Joana Mortágua voltou a pegar nesse dado, já depois de o ministro confirmar, na resposta à social-democrata, que esse é um facto indesmentível. Com o crescimento do PIB, disse o governante, talvez “possamos ir além do que estamos dotados, o que ele ainda não nos permite é ter o baby boom desejado, mas é verdade que o valor estagna”, disse o ministro, lembrando que há uma diminuição considerável de alunos na escola, como consequência da queda demográfica.

Já a bloquista, pegou no crescimento do PIB para perguntar se o orçamento da Educação cresce “à medida das possibilidades” que o país tem. “É suficiente em relação às necessidades e às possibilidades?” A pergunta ficou sem resposta.

Outra questão colocada por todas as bancadas parlamentares durante as três rondas de perguntas ao governo foi sobre a diminuição de 194 milhões de euros com gastos de pessoal.

Ao longo das várias rondas, o ministro foi sempre dizendo que só compara o comparável e que por isso o orçamento inicial deve ser comparado com o orçamento inicial do ano anterior, e o executado com o executado.
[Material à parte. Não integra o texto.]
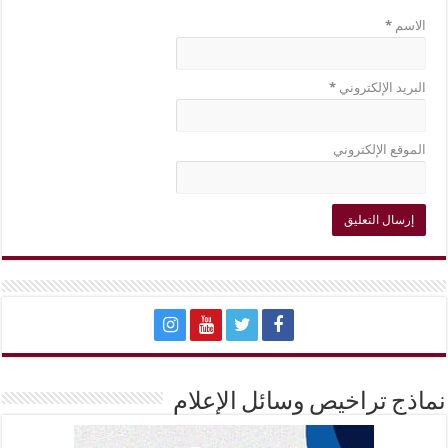
الاسم
*
البريد الإلكتروني
*
الموقع الإلكتروني
نماذج تراخيص وسائل الإعلام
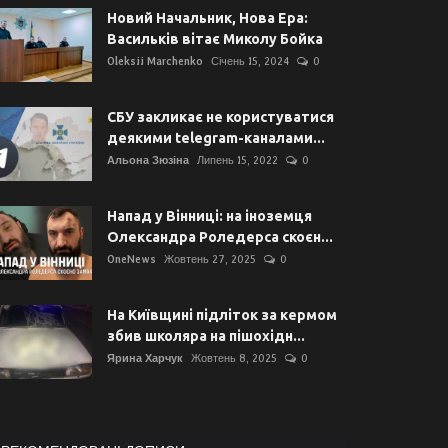
Новий Начальник, Нова Ера:
Васильків вітає Миколу Бойка
Oleksii Marchenko
Січень 15, 2024
0
СБУ закликає не користуватися
деякими telegram-каналами...
Альона Зюзіна
Липень 15, 2022
0
Напад у Вінниці: на іноземця
Олександра Роледерса скоєн...
OneNews
Жовтень 27, 2025
0
На Київщині підліток за кермом
збив школяра на пішохідн...
Ярина Харчук
Жовтень 8, 2025
0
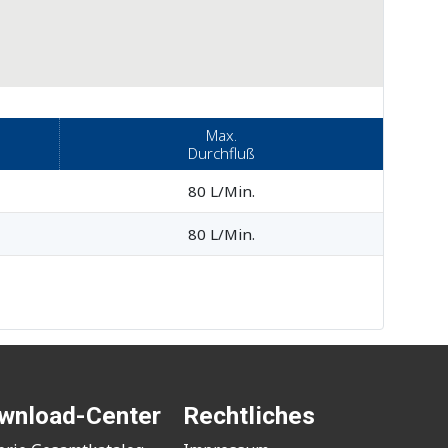
Max.
Durchfluß
80 L/Min.
80 L/Min.
wnload-Center
Rechtliches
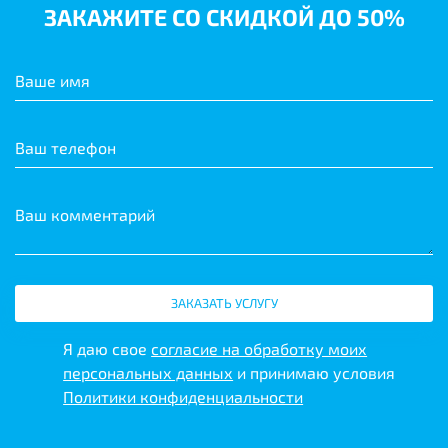
ЗАКАЖИТЕ СО СКИДКОЙ ДО 50%
Ваше имя
Ваш телефон
Ваш комментарий
ЗАКАЗАТЬ УСЛУГУ
Я даю свое
согласие на обработку моих
персональных данных
и принимаю условия
Политики конфиденциальности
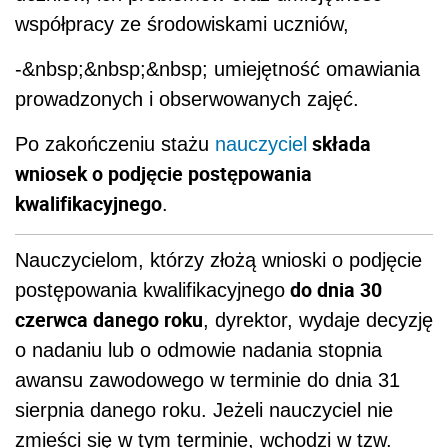
współpracy ze środowiskami uczniów,
-&nbsp;&nbsp;&nbsp; umiejętność omawiania
prowadzonych i obserwowanych zajęć.
składa
Po zakończeniu stażu
nauczyciel
wniosek o podjęcie postępowania
kwalifikacyjnego
.
Nauczycielom, którzy złożą wnioski o podjęcie
do dnia 30
postępowania kwalifikacyjnego
czerwca danego roku
, dyrektor, wydaje decyzję
o nadaniu lub o odmowie nadania stopnia
awansu zawodowego w terminie do dnia 31
sierpnia danego roku. Jeżeli nauczyciel nie
zmieści się w tym terminie, wchodzi w tzw.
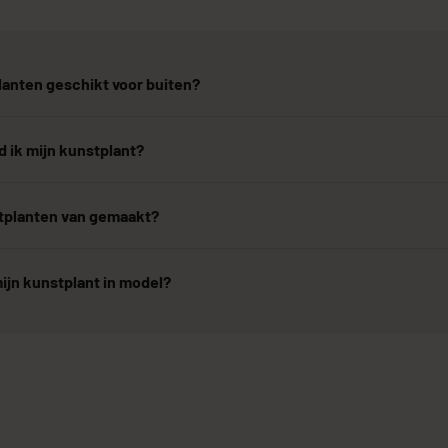
lanten geschikt voor buiten?
 ik mijn kunstplant?
stplanten van gemaakt?
ijn kunstplant in model?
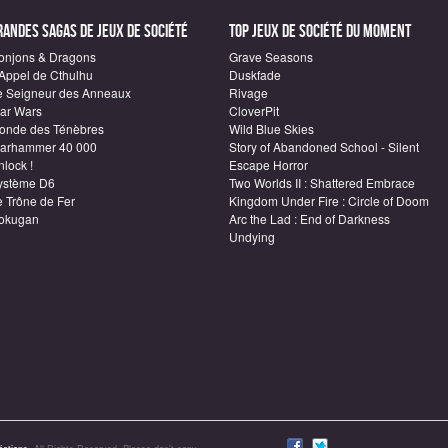
randes sagas de Jeux de société
Top Jeux de société du moment
onjons & Dragons
Grave Seasons
'Appel de Cthulhu
Duskfade
e Seigneur des Anneaux
Rivage
tar Wars
CloverPit
onde des Ténèbres
Wild Blue Skies
arhammer 40 000
Story of Abandoned School - Silent
lock !
Escape Horror
ystème D6
Two Worlds II : Shattered Embrace
e Trône de Fer
Kingdom Under Fire : Circle of Doom
okugan
Arc the Lad : End of Darkness
Undying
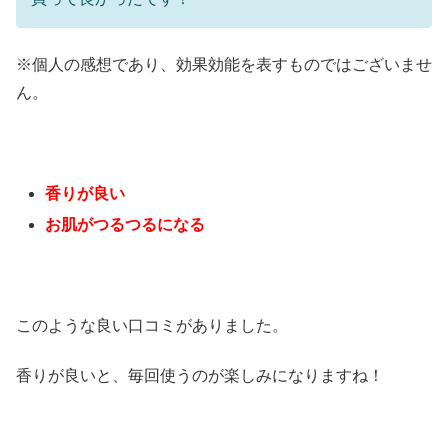
※個人の感想であり、効果効能を表すものではございませ
ん。
香りが良い
お肌がつるつるになる
このような良い口コミがありました。
香りが良いと、毎回使うのが楽しみになりますね！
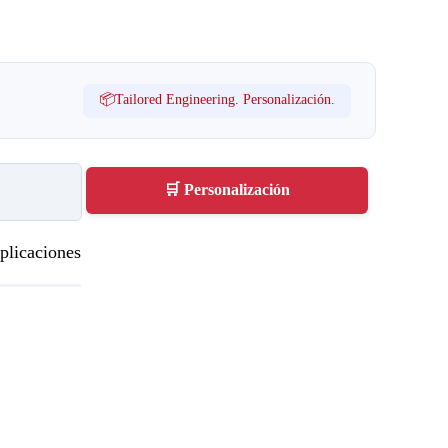
📦Tailored Engineering. Personalización.
🛒 Personalización
plicaciones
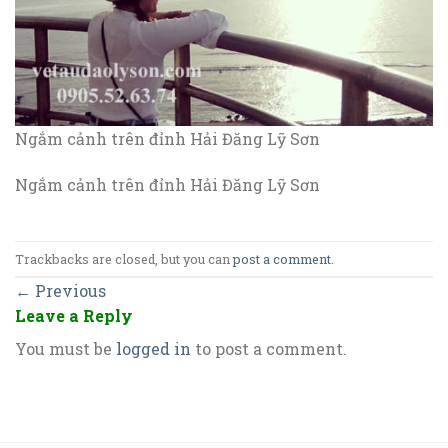
Ngắm cảnh trên đỉnh Hải Đăng Lỹ Sơn
Ngắm cảnh trên đỉnh Hải Đăng Lỹ Sơn
Trackbacks are closed, but you can
post a comment
.
←
Previous
Leave a Reply
You must be
logged in
to post a comment.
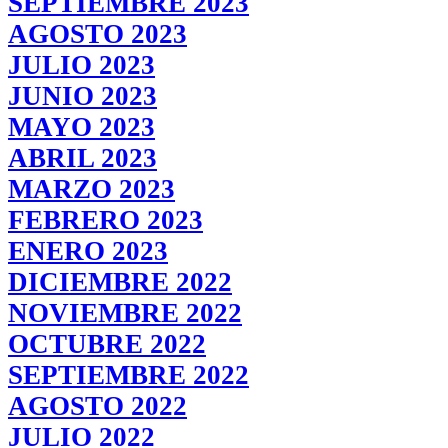
SEPTIEMBRE 2023
AGOSTO 2023
JULIO 2023
JUNIO 2023
MAYO 2023
ABRIL 2023
MARZO 2023
FEBRERO 2023
ENERO 2023
DICIEMBRE 2022
NOVIEMBRE 2022
OCTUBRE 2022
SEPTIEMBRE 2022
AGOSTO 2022
JULIO 2022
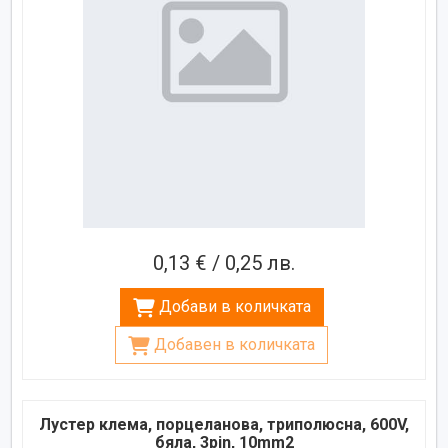
0,13 € / 0,25 лв.
Добави в количката
Добавен в количката
Лустер клема, порцеланова, триполюсна, 600V,
бяла, 3pin, 10mm2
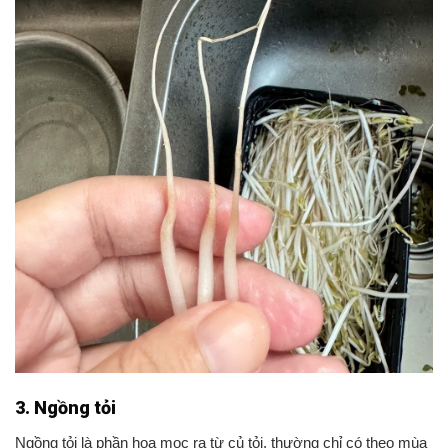
3. Ngồng tỏi
Ngồng tỏi là phần hoa mọc ra từ củ tỏi, thường chỉ có theo mùa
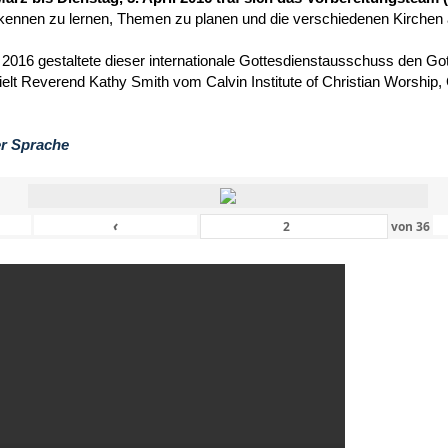
kennen zu lernen, Themen zu planen und die verschiedenen Kirchen
 2016 gestaltete dieser internationale Gottesdienstausschuss den Got
hielt Reverend Kathy Smith vom Calvin Institute of Christian Worship
er Sprache
‹
von
36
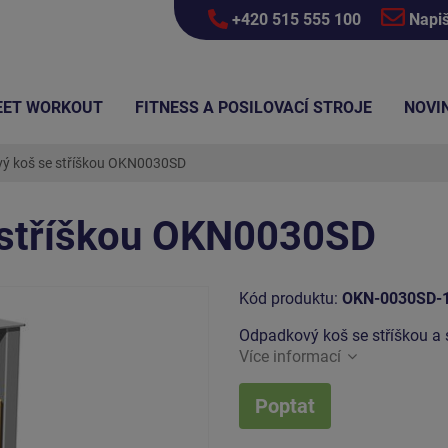
+420 515 555 100
Napi
EET WORKOUT
FITNESS A POSILOVACÍ STROJE
NOVI
ý koš se stříškou OKN0030SD
 stříškou OKN0030SD
Kód produktu:
OKN-0030SD-
Odpadkový koš se stříškou 
Více informací
Poptat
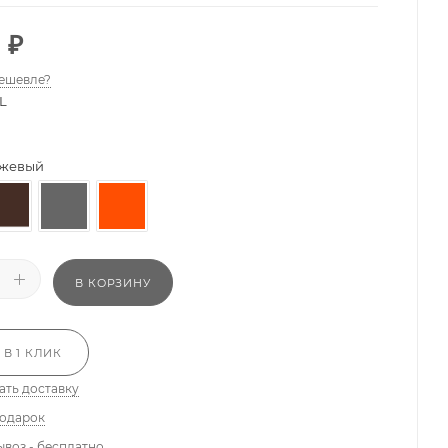
0
₽
ешевле?
L
жевый
В КОРЗИНУ
 В 1 КЛИК
ать доставку
подарок
ывоз - бесплатно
Daí, explicou, “a diminuição dos 194 milhões aparece quando se compara o inicial com o inicial”. No final, a diferença poderá não ser essa, já que “nunca nenhum salário fica por pagar”. Ao longo do ano, explicou o ministro, serão feitos os reforços necessários para cumprir com as obrigações do Estado. “Há uma parte desse valor que está no Ministério das Finanças”, disse, lembrando que há um grande esforço financeiro colocado no descongelamento das carreiras. “Em 2023, teremos quase todos os professores com duas progressões na carreira e 32% terão mais de três. Daqui até 2023 teremos um aumento de 19% dos salários, o que dá um aumento de 3,6% ao ano”, acrescentou Tiago Brandão Rodrigues.